New research suggests that the prolific Mayan civilization of the Americas may have been wiped out by a drought.
According to a study conducted by a team led by André Droxler, an earth scientist at Rice University in Houston, the Mesoamerican civilization’s decline is linked to a lack of water to feed its crops.
Droxler and his team have come to this conclusion by studying underwater sediments off the coast of Belize. The group of scientists extracted minerals from Belize’s famous underwater cave known as the Blue Hole and the lagoons that surround it, and discovered that the region went through a drought between A.D. 800 and A.D. 900 — the same period that coincides with the Mayan decline.

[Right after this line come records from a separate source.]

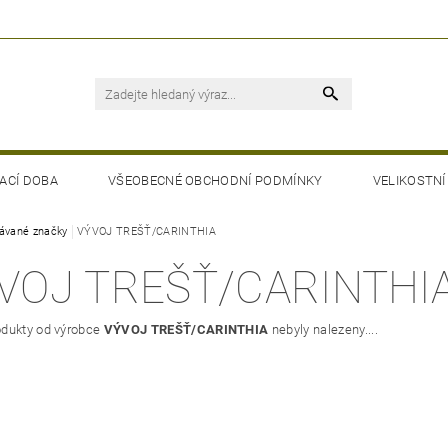
ACÍ DOBA
VŠEOBECNÉ OBCHODNÍ PODMÍNKY
VELIKOSTNÍ
ávané značky
VÝVOJ TREŠŤ/CARINTHIA
VOJ TREŠŤ/CARINTHI
dukty od výrobce
VÝVOJ TREŠŤ/CARINTHIA
nebyly nalezeny....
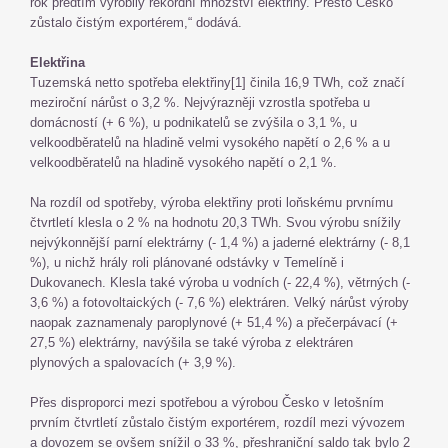
rok předtím vyrobily rekordní množství elektřiny. Přesto Česko
zůstalo čistým exportérem,“ dodává.
Elektřina
Tuzemská netto spotřeba elektřiny[1] činila 16,9 TWh, což značí
meziroční nárůst o 3,2 %. Nejvýrazněji vzrostla spotřeba u
domácností (+ 6 %), u podnikatelů se zvýšila o 3,1 %, u
velkoodběratelů na hladině velmi vysokého napětí o 2,6 % a u
velkoodběratelů na hladině vysokého napětí o 2,1 %.
Na rozdíl od spotřeby, výroba elektřiny proti loňskému prvnímu
čtvrtletí klesla o 2 % na hodnotu 20,3 TWh. Svou výrobu snížily
nejvýkonnější parní elektrárny (- 1,4 %) a jaderné elektrárny (- 8,1
%), u nichž hrály roli plánované odstávky v Temelíně i
Dukovanech. Klesla také výroba u vodních (- 22,4 %), větrných (-
3,6 %) a fotovoltaických (- 7,6 %) elektráren. Velký nárůst výroby
naopak zaznamenaly paroplynové (+ 51,4 %) a přečerpávací (+
27,5 %) elektrárny, navýšila se také výroba z elektráren
plynových a spalovacích (+ 3,9 %).
Přes disproporci mezi spotřebou a výrobou Česko v letošním
prvním čtvrtletí zůstalo čistým exportérem, rozdíl mezi vývozem
a dovozem se ovšem snížil o 33 %, přeshraniční saldo tak bylo 2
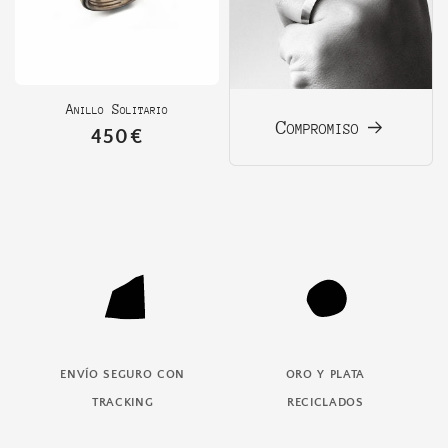
Anillo Solitario
Compromiso
Precio
450€
habitual
envío seguro con
oro y plata
tracking
reciclados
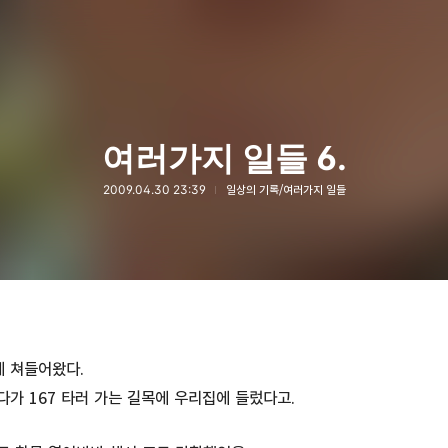
여러가지 일들 6.
2009.04.30 23:39
일상의 기록/여러가지 일들
에 쳐들어왔다.
가 167 타러 가는 길목에 우리집에 들렀다고.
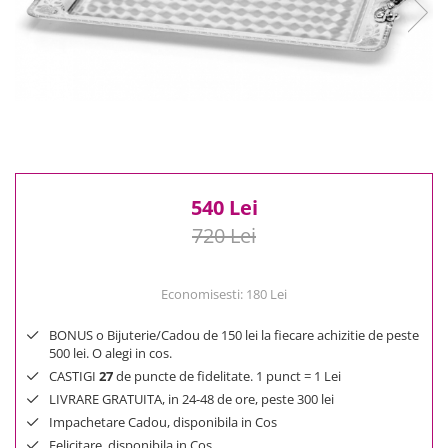
Reduceri
Cele mai noi
Cele mai vandute
Cele mai votate
Cu video
Pret
0 Lei - 100 Lei
100 Lei - 200 Lei
540 Lei
200 Lei - 300 Lei
720 Lei
300 Lei - 500 Lei
500 Lei - 1000 Lei
Economisesti:
180
Lei
1000 Lei +
BONUS o Bijuterie/Cadou de 150 lei la fiecare achizitie de peste
500 lei. O alegi in cos.
CASTIGI
27
de puncte de fidelitate. 1 punct = 1 Lei
LIVRARE GRATUITA, in 24-48 de ore, peste 300 lei
Impachetare Cadou, disponibila in Cos
Felicitare, disponibila in Cos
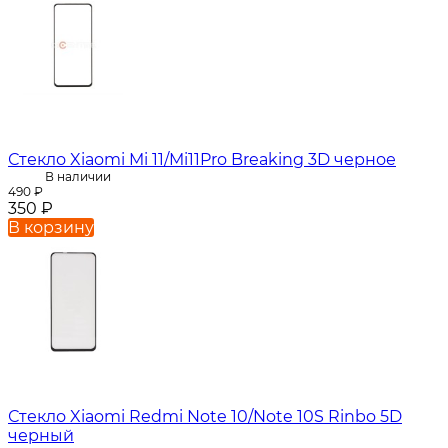
Стекло Xiaomi Mi 11/Mi11Pro Breaking 3D черное
В наличии
490
₽
350
₽
В корзину
Стекло Xiaomi Redmi Note 10/Note 10S Rinbo 5D
черный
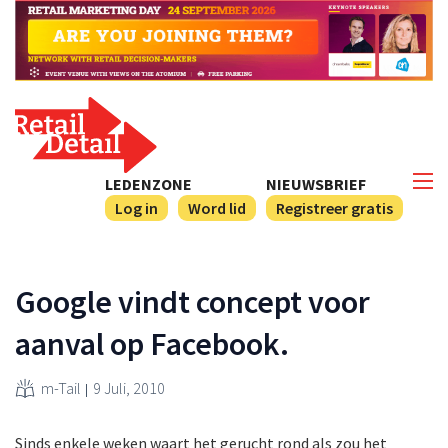
LEDENZONE
NIEUWSBRIEF
Log in
Word lid
Registreer gratis
Google vindt concept voor
aanval op Facebook.
m-Tail
9 Juli, 2010
Sinds enkele weken waart het gerucht rond als zou het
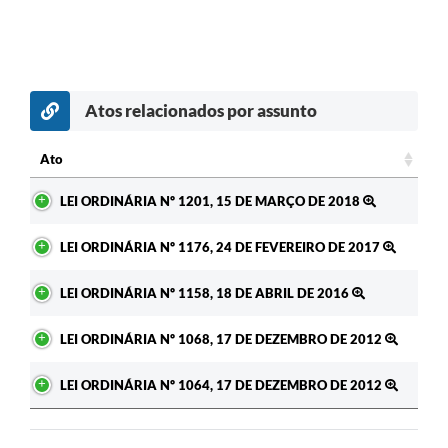
Atos relacionados por assunto
Ato
Ato
LEI ORDINÁRIA Nº 1201, 15 DE MARÇO DE 2018
LEI ORDINÁRIA Nº 1176, 24 DE FEVEREIRO DE 2017
LEI ORDINÁRIA Nº 1158, 18 DE ABRIL DE 2016
LEI ORDINÁRIA Nº 1068, 17 DE DEZEMBRO DE 2012
LEI ORDINÁRIA Nº 1064, 17 DE DEZEMBRO DE 2012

The Great Blue Hole is "like a big bucket," Droxler said, according to the Washington Post. "It’s a sediment trap."
While the Mayans' most famous ruins lay in the civilization’s heartland in modern-day Guatemala, they expanded their territory across parts of Central America (i.e. Belize) and even up into Mexico’s Yucatán peninsula.
The researchers also found that in the two centuries in which Mayan society began its decline, the region was hit by only one or two tropical cyclones every two decades as opposed to the usual five or six. While cyclones – or hurricanes – can wreak havoc on regions, they can also dump massive amounts of water on the land that in turn irrigate crops and keep pre-industrial societies from starving.
"When you have major droughts, you start to get famine and unrest," Droxler said, according to Time.
The work by Droxler and his team backs up a 2012 study in the journal Science that analyzed a 2,000-year-old stalagmite from a cave in Belize and also "found that sharp decreases in rainfall coincided with periods of decline in the culture."